Saturday 12th August 2006

Saturday 12th August turned out be a beautiful sunny spring day, perfect for releasing some trees into the wild.

Early on the planting day

Our faithful volunteers arrived, shovels in hands probably wondering why we had chosen not to mention that the planting site was just short of Himalayan altitudes, as hinted at below.

Ok, so it’s wasn’t that bad, but after 3.5 hours I was glad the sun was setting and we could get onto flat ground. It looks like we planted about 120 trees which is brilliant.

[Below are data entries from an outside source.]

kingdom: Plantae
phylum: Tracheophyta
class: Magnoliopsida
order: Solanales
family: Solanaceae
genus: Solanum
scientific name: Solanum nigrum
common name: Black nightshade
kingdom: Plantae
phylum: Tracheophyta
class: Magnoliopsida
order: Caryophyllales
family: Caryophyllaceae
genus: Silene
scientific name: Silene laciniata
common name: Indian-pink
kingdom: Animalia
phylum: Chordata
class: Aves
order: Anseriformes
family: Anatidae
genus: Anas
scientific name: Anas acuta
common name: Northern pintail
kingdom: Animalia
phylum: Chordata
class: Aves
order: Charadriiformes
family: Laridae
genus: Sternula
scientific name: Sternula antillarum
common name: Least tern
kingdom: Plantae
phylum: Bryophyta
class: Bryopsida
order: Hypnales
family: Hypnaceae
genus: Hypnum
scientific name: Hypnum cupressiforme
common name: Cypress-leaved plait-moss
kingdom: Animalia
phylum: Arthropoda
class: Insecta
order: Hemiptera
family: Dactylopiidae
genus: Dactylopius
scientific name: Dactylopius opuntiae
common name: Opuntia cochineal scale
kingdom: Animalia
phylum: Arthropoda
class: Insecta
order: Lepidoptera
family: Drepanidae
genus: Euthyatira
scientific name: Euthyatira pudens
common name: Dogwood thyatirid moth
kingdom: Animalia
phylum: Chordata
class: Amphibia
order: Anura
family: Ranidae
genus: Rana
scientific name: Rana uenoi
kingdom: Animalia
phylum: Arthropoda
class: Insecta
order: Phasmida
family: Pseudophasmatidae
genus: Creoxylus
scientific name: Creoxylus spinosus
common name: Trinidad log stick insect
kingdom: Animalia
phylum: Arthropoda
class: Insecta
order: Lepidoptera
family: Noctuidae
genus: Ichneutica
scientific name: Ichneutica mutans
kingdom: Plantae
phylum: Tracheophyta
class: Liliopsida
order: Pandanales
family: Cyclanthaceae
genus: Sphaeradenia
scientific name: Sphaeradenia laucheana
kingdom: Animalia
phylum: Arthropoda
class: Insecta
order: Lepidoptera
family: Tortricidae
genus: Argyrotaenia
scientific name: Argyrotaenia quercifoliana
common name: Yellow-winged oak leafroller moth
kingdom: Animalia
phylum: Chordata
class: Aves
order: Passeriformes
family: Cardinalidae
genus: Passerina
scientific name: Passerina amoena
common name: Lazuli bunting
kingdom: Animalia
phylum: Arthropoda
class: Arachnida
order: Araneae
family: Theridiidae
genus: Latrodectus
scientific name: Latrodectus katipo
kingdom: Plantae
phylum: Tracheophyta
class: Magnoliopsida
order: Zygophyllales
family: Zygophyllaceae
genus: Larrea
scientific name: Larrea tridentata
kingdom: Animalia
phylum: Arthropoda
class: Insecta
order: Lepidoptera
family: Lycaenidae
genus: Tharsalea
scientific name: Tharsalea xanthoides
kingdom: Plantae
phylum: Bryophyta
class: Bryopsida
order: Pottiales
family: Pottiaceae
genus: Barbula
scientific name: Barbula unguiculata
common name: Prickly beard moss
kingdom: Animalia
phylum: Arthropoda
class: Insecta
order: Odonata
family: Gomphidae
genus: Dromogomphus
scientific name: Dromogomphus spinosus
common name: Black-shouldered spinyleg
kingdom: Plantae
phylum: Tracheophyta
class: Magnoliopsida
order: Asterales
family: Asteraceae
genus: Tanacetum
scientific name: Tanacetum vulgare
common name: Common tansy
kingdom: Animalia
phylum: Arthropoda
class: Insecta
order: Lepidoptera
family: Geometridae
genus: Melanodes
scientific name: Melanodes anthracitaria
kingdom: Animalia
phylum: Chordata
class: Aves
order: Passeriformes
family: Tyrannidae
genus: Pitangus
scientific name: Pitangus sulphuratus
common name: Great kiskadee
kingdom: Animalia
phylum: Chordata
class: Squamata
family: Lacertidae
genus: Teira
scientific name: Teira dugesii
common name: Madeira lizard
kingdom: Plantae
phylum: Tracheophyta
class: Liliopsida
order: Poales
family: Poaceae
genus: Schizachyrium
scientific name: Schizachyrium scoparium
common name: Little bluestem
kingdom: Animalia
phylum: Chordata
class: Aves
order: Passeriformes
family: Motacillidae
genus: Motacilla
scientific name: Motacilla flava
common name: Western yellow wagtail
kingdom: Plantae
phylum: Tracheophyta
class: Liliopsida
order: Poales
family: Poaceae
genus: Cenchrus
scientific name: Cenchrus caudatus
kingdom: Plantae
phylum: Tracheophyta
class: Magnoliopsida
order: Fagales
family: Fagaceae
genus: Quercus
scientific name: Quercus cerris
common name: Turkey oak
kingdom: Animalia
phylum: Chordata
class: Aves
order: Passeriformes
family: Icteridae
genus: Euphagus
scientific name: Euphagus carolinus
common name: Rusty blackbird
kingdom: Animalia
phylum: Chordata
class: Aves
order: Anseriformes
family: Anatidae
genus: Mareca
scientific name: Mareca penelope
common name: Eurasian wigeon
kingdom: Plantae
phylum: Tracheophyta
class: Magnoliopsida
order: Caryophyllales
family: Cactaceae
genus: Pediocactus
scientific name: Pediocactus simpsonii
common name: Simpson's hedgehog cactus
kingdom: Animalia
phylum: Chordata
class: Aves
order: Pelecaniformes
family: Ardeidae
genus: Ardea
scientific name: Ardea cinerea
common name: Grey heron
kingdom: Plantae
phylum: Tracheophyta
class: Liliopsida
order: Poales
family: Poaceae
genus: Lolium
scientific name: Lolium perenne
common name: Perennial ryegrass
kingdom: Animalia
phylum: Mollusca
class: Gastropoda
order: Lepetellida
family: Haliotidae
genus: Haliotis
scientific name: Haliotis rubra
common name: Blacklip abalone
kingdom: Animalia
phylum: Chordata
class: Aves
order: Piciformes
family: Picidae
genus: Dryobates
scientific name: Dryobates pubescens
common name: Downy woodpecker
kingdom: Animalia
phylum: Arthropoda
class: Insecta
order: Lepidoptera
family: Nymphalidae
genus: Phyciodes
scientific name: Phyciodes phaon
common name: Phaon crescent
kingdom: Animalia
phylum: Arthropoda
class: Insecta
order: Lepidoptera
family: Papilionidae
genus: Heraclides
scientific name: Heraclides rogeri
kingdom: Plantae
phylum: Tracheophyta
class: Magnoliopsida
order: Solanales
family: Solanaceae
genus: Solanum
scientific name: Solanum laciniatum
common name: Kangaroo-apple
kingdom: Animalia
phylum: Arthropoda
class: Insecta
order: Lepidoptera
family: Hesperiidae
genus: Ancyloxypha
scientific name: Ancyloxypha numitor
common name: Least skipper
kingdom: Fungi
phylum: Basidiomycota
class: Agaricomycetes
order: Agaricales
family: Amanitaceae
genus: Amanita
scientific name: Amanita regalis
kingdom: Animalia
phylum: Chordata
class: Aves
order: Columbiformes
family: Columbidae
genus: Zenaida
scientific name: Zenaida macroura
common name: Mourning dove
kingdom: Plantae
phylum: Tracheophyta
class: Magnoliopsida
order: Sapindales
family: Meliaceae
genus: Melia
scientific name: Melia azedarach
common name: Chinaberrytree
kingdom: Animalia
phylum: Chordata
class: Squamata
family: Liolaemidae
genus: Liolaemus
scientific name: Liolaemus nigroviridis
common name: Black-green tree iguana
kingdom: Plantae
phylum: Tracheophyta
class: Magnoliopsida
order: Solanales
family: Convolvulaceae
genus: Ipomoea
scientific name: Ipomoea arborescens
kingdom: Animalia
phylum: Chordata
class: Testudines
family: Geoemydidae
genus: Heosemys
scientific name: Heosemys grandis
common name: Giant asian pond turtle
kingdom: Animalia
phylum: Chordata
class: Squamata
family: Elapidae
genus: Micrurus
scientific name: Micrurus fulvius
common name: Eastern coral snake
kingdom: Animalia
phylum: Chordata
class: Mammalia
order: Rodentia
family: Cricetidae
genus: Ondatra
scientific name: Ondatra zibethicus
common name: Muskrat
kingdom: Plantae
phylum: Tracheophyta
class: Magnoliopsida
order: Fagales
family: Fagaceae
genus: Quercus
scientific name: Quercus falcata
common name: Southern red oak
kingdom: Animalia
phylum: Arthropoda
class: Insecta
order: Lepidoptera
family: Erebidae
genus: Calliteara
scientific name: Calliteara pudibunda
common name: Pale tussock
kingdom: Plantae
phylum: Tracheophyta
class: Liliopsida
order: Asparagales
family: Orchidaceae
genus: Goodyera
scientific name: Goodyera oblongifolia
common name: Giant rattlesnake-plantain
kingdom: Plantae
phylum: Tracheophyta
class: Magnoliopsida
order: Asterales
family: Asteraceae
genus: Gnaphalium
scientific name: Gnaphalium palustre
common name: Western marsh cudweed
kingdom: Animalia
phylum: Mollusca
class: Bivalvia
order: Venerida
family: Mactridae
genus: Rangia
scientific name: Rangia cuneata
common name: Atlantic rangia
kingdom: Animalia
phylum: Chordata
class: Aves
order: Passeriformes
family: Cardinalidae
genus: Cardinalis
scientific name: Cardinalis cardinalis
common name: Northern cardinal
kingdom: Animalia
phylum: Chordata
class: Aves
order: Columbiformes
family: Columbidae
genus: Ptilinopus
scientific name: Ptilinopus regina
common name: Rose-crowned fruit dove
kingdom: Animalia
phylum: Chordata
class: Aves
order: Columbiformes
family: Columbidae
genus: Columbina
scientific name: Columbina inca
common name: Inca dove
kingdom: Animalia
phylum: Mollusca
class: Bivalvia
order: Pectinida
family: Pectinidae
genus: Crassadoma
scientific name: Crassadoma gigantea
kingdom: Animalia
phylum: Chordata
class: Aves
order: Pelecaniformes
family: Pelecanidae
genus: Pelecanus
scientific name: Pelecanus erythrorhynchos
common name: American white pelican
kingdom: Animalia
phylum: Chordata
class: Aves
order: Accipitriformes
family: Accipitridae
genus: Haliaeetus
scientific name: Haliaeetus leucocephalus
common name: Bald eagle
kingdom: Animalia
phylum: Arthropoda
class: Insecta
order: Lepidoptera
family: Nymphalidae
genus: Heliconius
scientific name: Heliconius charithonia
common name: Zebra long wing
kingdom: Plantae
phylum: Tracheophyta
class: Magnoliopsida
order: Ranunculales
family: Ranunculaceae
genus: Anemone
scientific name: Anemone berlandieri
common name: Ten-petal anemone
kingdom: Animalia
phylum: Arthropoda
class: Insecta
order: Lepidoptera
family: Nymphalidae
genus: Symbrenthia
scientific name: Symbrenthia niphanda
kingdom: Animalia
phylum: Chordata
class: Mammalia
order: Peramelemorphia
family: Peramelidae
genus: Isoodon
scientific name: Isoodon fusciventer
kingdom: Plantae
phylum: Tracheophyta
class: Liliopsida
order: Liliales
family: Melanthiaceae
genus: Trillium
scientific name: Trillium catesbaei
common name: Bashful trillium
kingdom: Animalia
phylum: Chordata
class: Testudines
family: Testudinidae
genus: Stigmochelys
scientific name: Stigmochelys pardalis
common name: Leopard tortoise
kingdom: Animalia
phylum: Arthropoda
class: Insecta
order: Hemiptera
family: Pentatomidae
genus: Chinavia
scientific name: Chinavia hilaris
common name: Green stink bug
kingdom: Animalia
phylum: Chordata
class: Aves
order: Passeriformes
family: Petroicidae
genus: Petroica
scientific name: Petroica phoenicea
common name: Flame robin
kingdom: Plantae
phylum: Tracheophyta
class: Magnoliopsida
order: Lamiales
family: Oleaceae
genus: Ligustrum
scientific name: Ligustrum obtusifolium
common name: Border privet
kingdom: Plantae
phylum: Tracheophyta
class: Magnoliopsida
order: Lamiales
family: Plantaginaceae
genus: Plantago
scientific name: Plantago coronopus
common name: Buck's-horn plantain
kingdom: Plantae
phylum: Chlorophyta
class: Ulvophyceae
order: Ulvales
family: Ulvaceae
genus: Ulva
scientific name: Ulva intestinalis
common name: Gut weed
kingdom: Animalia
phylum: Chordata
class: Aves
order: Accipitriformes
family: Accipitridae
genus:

It was really cool to see something happen so quickly on the farm. Usually, Richard and I work for hours and see nothing. Having some friends mad enough to give up their Saturday for an afternoon on the slopes with shovel in hand and a fair bit of crawling around was fantastic. It is truly humbling.

Surely Richard and I owe them all a day of hard gardening at their places in return, so thanks go out to: Roxanne, Sarah, Zoe, Craig and Graham for all their hard work and for giving up their Saturday.

Molly and Elf also flap and ear and wave a paw in friendly greetings to Molly & Stanley, their new dog friends.

We finished off the evening with a campfire at which a few family and friends with handy excuses to pop in after the planting arrived, but that was nice. We know Saturdays are really precious so we are even more humbled that people sacrificed theirs for the sake of planting some trees or coming up for the campfire. As I’m writing, there is a good downpour of rain outside so I think all will be well in the new forest.

The only energetic task of the night was leaving the fire to rummage around in the dark for adequate toasting sticks. My favourite quote overhead on the night was “Marshmallows are a food group”. See, it’s true, campfires always bring out the inner philospher in people. Rumour was that a certain folk band might turn up to play a tune or two, but this was not to be, so since everyone was too weary to object, it seemed only right to subject everyone to my crappy compilation cd’s, who needs a subwoofer when you have a steel barn to amplify your tunes!

Reports from my sources suggest that the campfire was a particularly well stoked one, its smokey molecules lingering on fibre and hair for days. Hmmm….

But … surely that’s what farm life is all about, getting dirty and smelly and eating charcoal for dinner.